# FOREIGN EXCHANGE OPTIONS

Options are simple instruments for hedging. An option to sell the foreign currency and buy home currency at a preset exchange rate 0.82 €/\$, cost has a premium 0.02 €/\$ and maturity set at inception. If the foreign currency appreciates, the option is out-of-the-money and is worthless, but we get the upside of foreign currency above 0.82 €/\$. If the foreign currency depreciates, the option is in-the-money, and we get the preset exchange rate 0.82 €/\$. The premium, 0.02 €/\$ should be deducted from such gross payoffs.

A foreign exchange "collar" would serve as lower premium optional hedge. A collar consists of buying a put and selling a call at different strikes. Consider the seller of USD (foreign currency) against EUR (home currency). The seller would like to buy a put, or right to sell the USD at a preset price. The put strike is 0.82 EUR/USD. In order to reduce the cost of the put (right to sell the foreign currency), he/she sells a call to the bank (an option to buy a foreign currency at a preset exchange rate set to 0.90 EUR/USD). The sale generates revenue reducing his/her cost.

Below 0.82, the protection of the put applies. However, above 0.90, the buyer of the call buys the dollars at 0.90€/\$ even though they are worth more. The seller of the call cannot sell USD at more than 0.90 EUR/USD since he has contracted to sell at this exchange rate with the buyer of the call. The combined two options make up a collar providing a downside protection and a limited upside gain.

# HEDGING A CORPORATE LONG EXPOSURE IN FOREIGN CURRENCY (CASE STUDY)

The usage of hedging instruments for corporations is straightforward. An exporter expects a cash inflow of 1 million USD in six months. The exporter has a long position in the USD. The exporter fears a decline of the USD versus the Euro. The current spot exchange rate is 0.80 EUR/USD. Various choices are open for hedging this long exposure against a depreciation of the USD in terms of Euro.

• Doing nothing.

• Selling forward USD at the current forward rate, assumed to be 0.81 EUR/USD.

• Buying a put option: The option provides the right to sell USD against Euros, with a premium of 0.02 EUR/USD, with strike 0.82 EUR/USD.

The put option allows taking advantage of the upside of the USD whereas the forward contract is an obligation to sell forthcoming USD at the forward exchange rate. Payoff graphs are very convenient for comparing the three solutions. The spot (unknown exchange rate) at the time of the USD inflow is along the x-axis. The payoff is in EUR/USD on the vertical axis. (See Figure 8.3.)

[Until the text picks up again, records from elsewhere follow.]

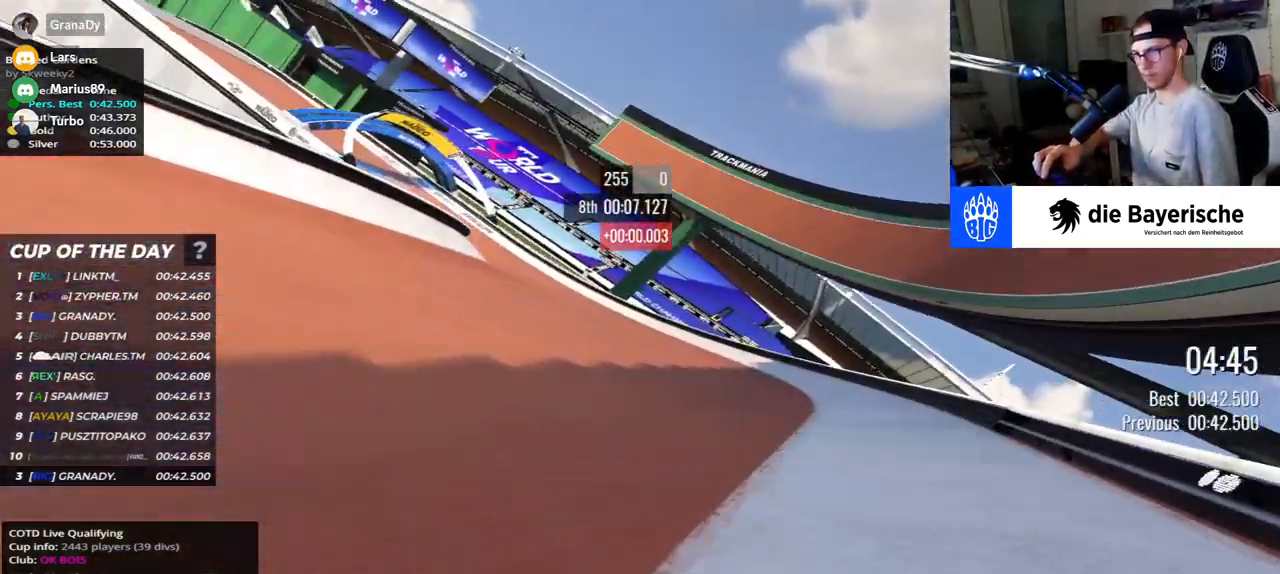
{"keys": ["left", "up"], "events": []}
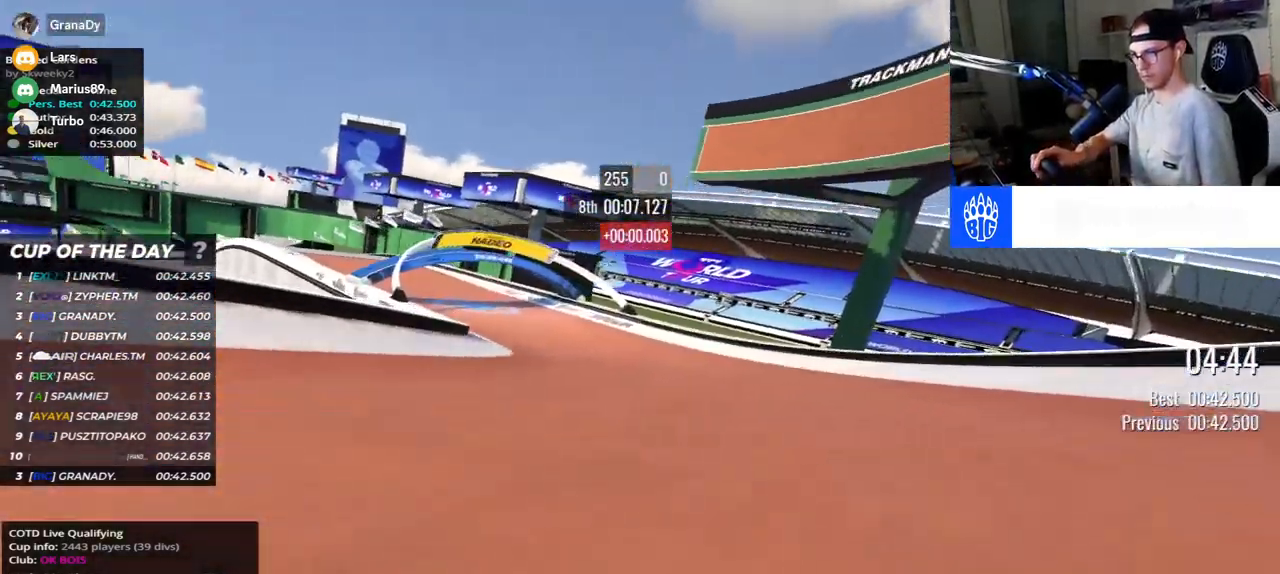
{"keys": ["left", "up"], "events": []}
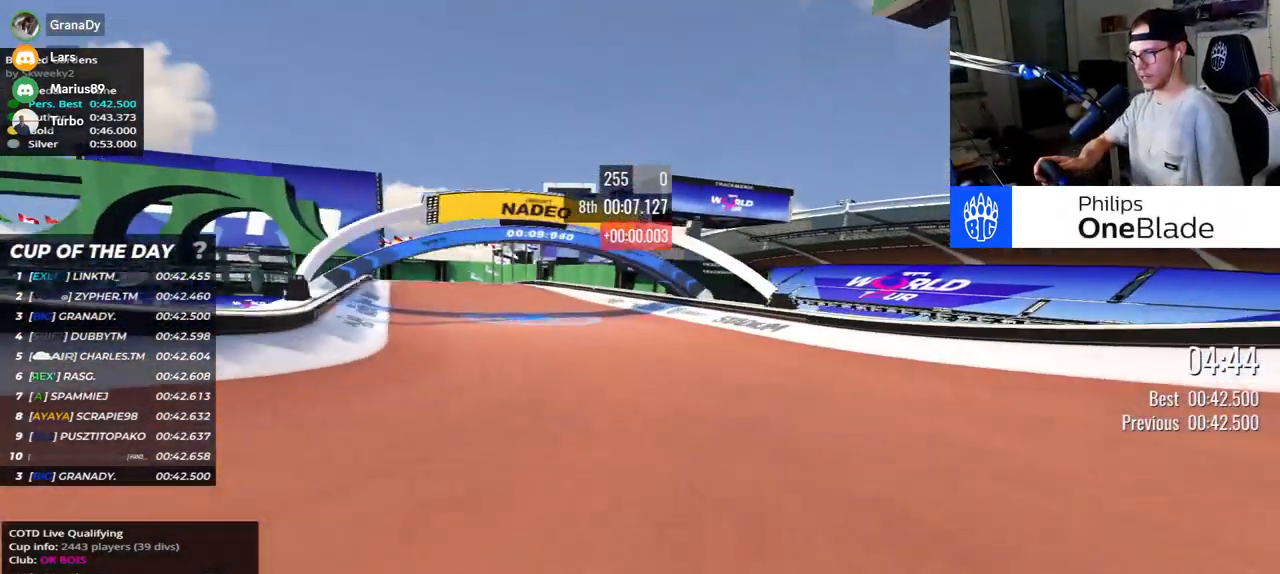
{"keys": ["left", "up"], "events": []}
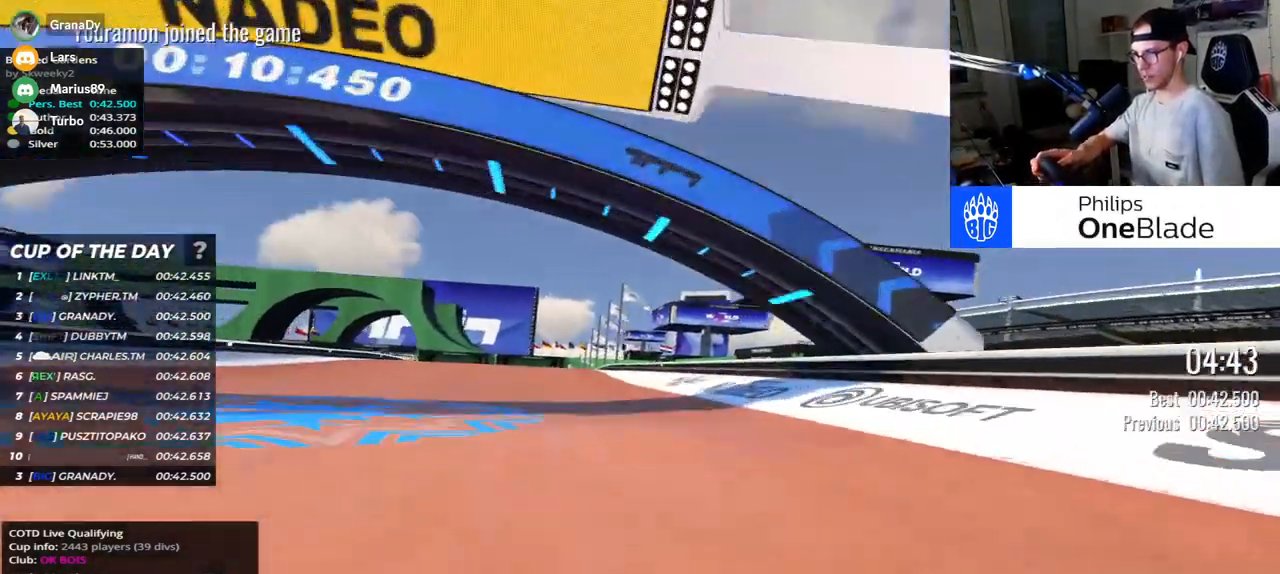
{"keys": ["left", "up"], "events": [[117, "left", "up"], [250, "left", "down"]]}
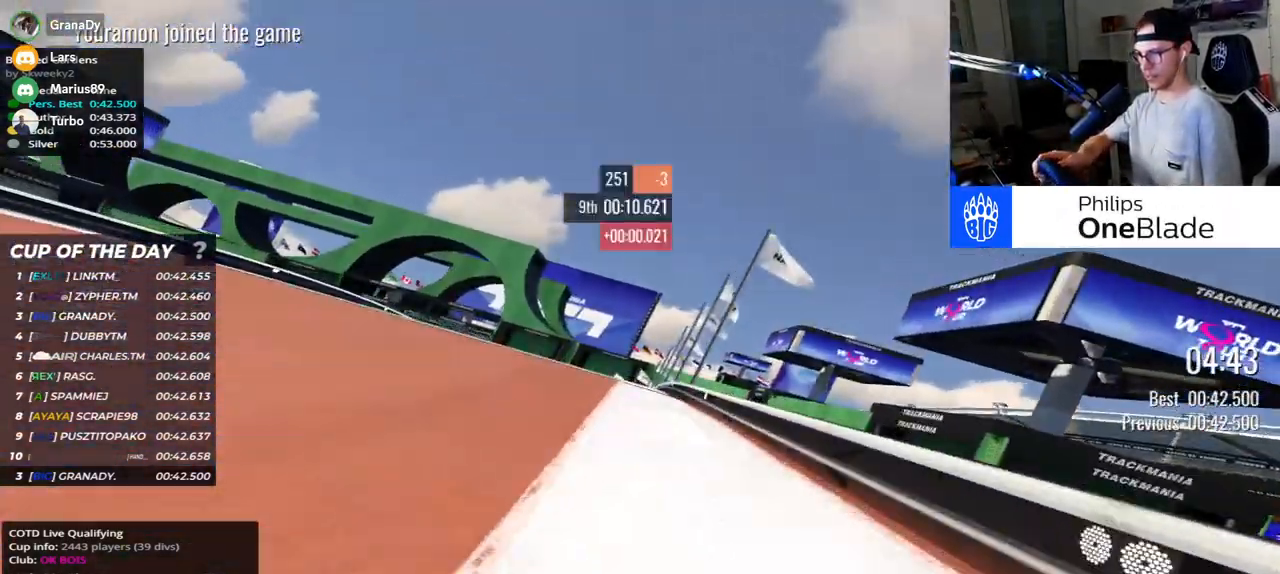
{"keys": ["up"], "events": [[317, "left", "up"]]}
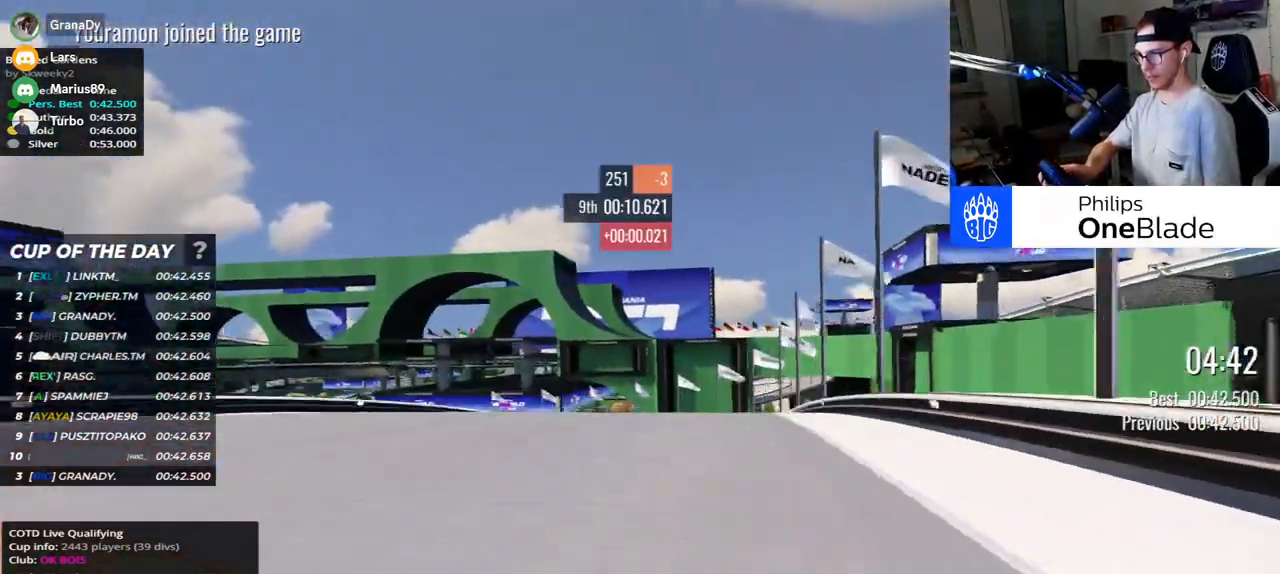
{"keys": ["left", "up"], "events": [[33, "left", "down"]]}
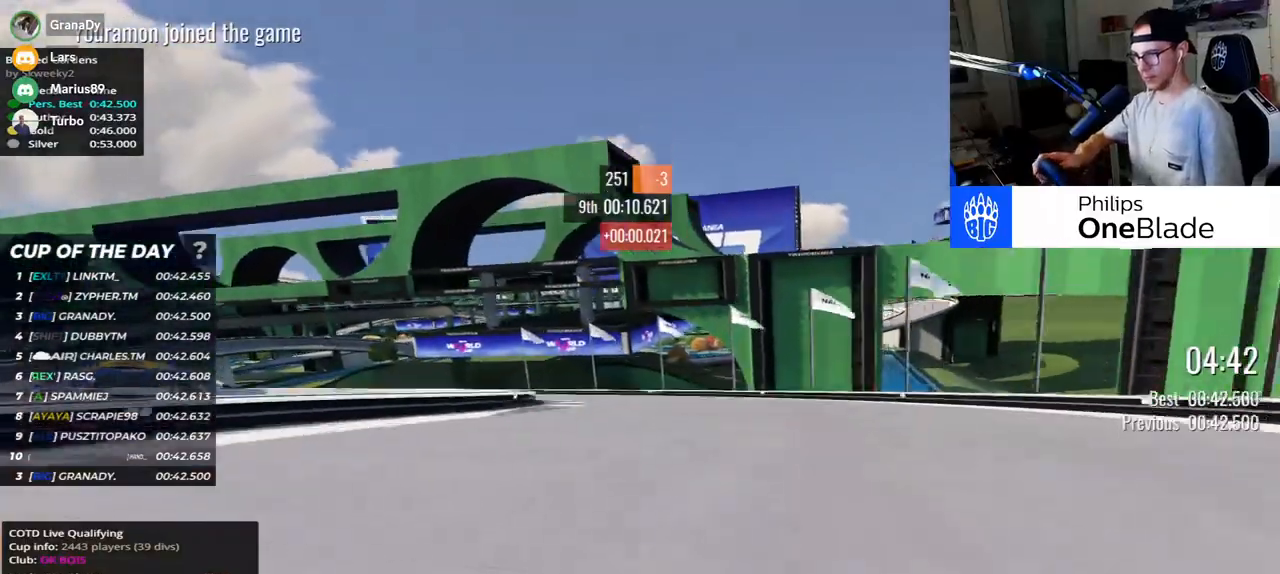
{"keys": ["left", "up"], "events": []}
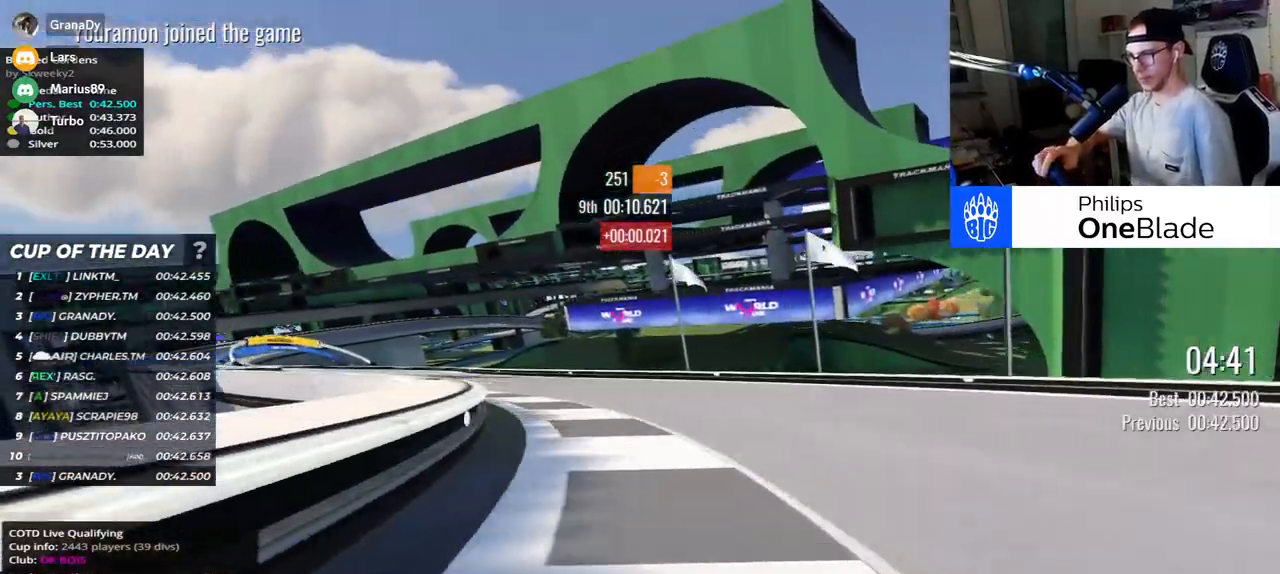
{"keys": ["left", "up"], "events": []}
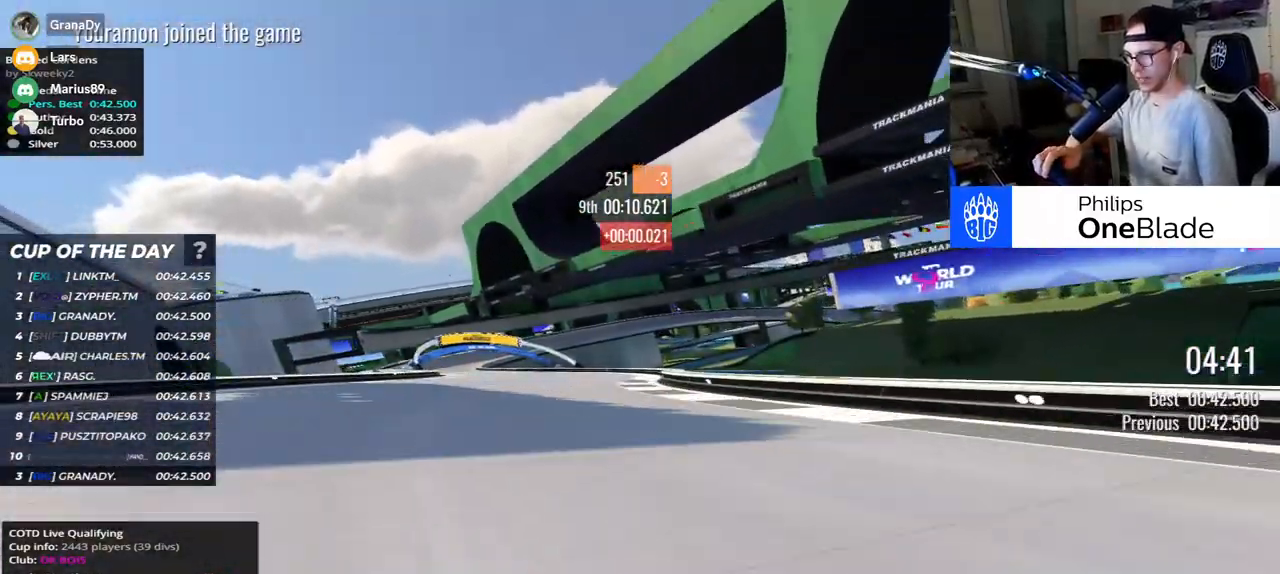
{"keys": ["left", "up"], "events": []}
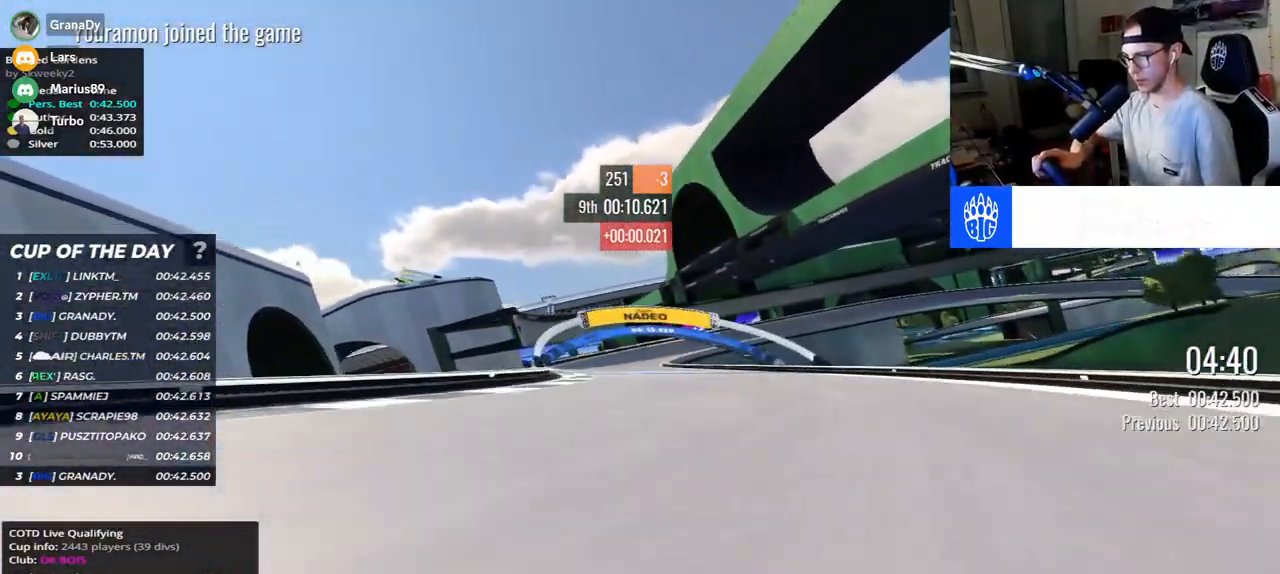
{"keys": ["right", "up"], "events": [[283, "left", "up"], [400, "right", "down"]]}
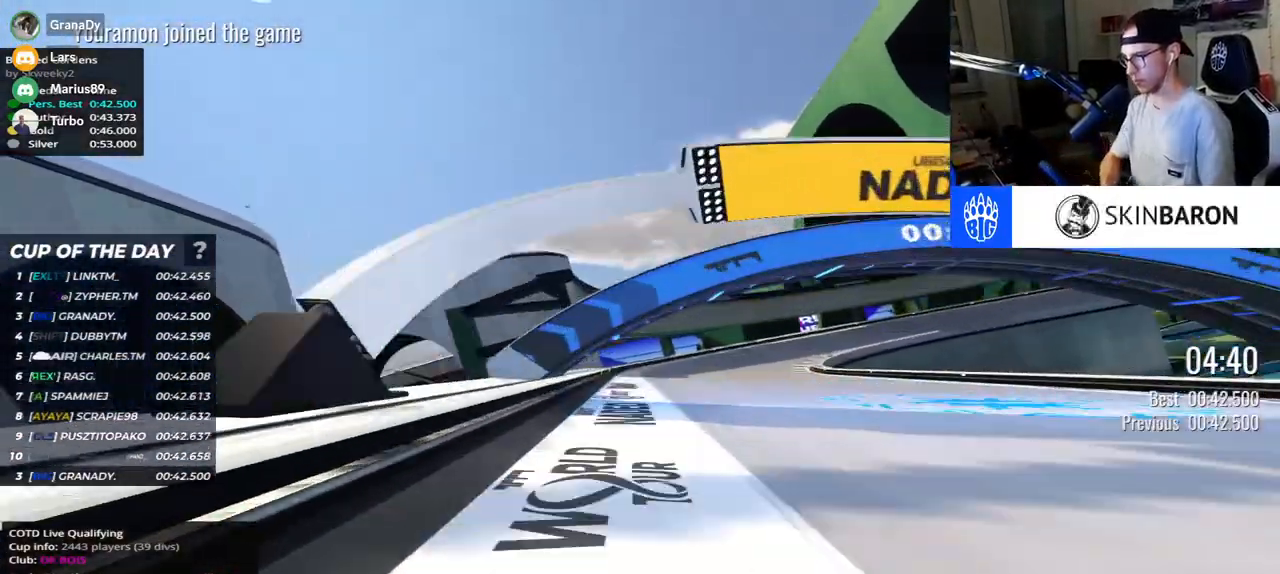
{"keys": ["right", "up"], "events": []}
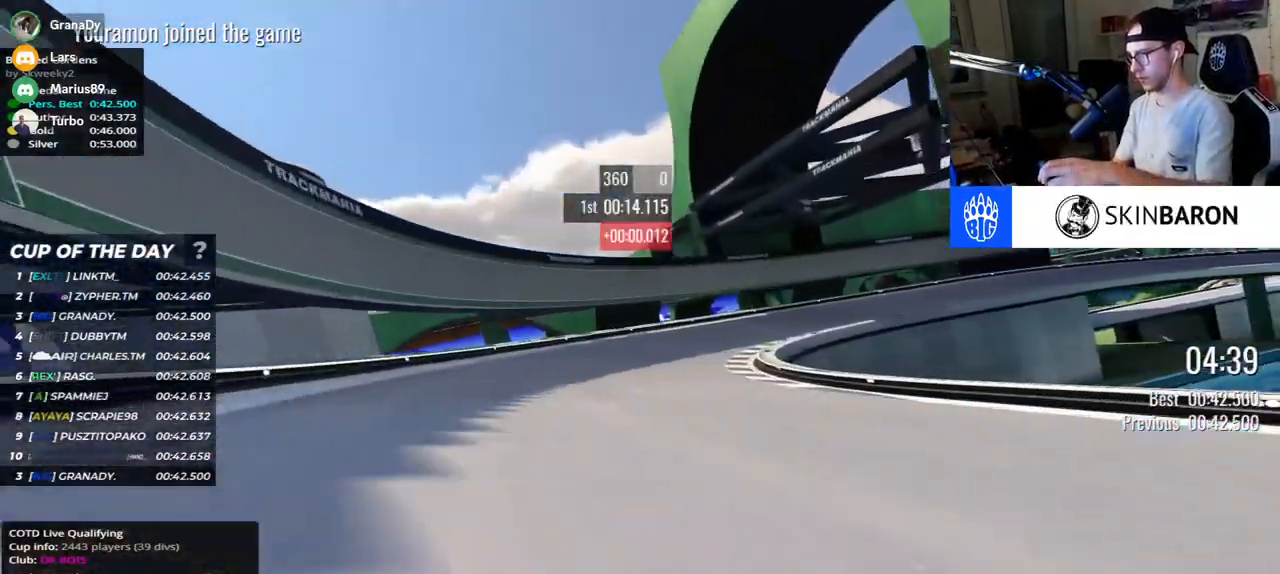
{"keys": ["down", "right", "up"], "events": [[50, "down", "down"]]}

Doing nothing means that the exporter will use the prevailing exchange rate, whatever it is. The payoff is the first diagonal, where the future exchange rate is equal to the prevailing spot rate at the future date. The forward contract payoff is a horizontal line with a constant payoff

FIGURE 8.3 Comparing foreign exchange hedges

of 0.81. The put option payoff is a kinked line. When the USD hits the strike 0.82, the payoff is the strike minus the premium paid, or 0.82 - 0.02 — 0.80 EUR/USD. When the exchange rate becomes higher than the strike, the option is out-of-the-money and the exchange rate is the spot exchange rate minus the premium paid upfront 0.02. The payoff is shown as a straight line parallel to the first diagonal but lower by 0.02.

As usual, one can consider both break-even values, such that no hedging is equivalent to hedging, and compare those with expectations. If expectations are such that a decline of the value of USD is likely, the best hedge is the one with the higher break-even point, which is the forward contract. No hedge at all is best when expectations are that the USD appreciates. Under a myopic view of the market, with no consensus at all on the direction, most corporations would opt for the forward because they know, at least, how to set up their budgets.

# THE FOREIGN EXCHANGE MARKET AND RATES

Foreign exchange rates fluctuate according to some macroeconomic drivers and expectations. The excess/deficit of the exports/imports of one country influence foreign exchange rates because trade unbalances generate symmetric unbalances between purchases and sales of the currency. Interest rate differentials between countries also influence foreign exchange because they make investing in one country relatively more or less attractive. Expectations about prospective exchange rates also drive the rates. An expected depreciation of a currency is an incentive to sell it before it depreciates, and, conversely, an expected appreciation is an incentive to purchase the currency at a cheaper rate today. In both cases, expectations tend to be confirmed by the actions they trigger (self-fulfilling prophecy).